Exercise.
In the entries below, find the line containing "Inschrijven" and the line containing "tonen je de mooiste producten". Copy those two lines and everything between them exactly, and only that.

Task inputs.
*** Block opens ***

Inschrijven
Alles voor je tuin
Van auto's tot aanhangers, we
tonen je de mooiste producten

*** Block closes ***
*** Block opens ***

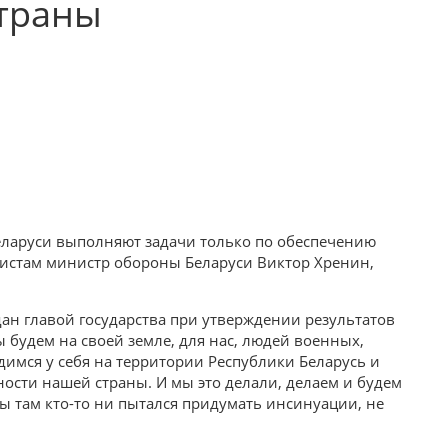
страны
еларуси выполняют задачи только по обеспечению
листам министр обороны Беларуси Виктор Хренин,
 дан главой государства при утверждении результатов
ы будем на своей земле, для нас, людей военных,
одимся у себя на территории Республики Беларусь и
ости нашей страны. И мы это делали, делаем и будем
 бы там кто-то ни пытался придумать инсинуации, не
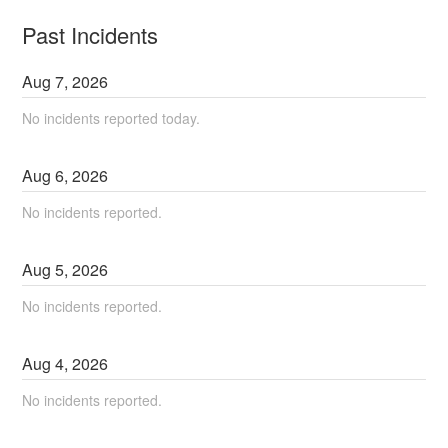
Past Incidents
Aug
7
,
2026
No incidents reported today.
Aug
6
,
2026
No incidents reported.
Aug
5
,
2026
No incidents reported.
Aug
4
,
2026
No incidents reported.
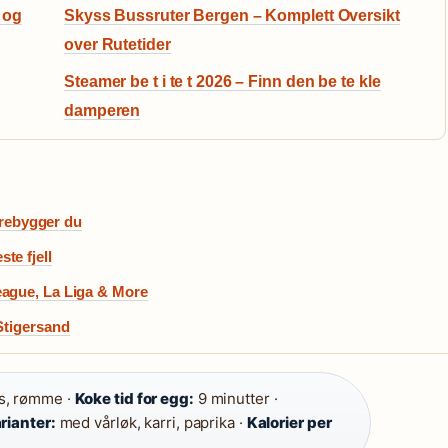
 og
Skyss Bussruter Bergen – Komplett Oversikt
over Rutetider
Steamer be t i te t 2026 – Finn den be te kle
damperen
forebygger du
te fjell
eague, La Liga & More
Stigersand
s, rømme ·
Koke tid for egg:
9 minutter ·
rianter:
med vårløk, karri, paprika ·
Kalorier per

*** Block closes ***

Response to this exercise.
Inschrijven
Alles voor je tuin
Van auto's tot aanhangers, we
tonen je de mooiste producten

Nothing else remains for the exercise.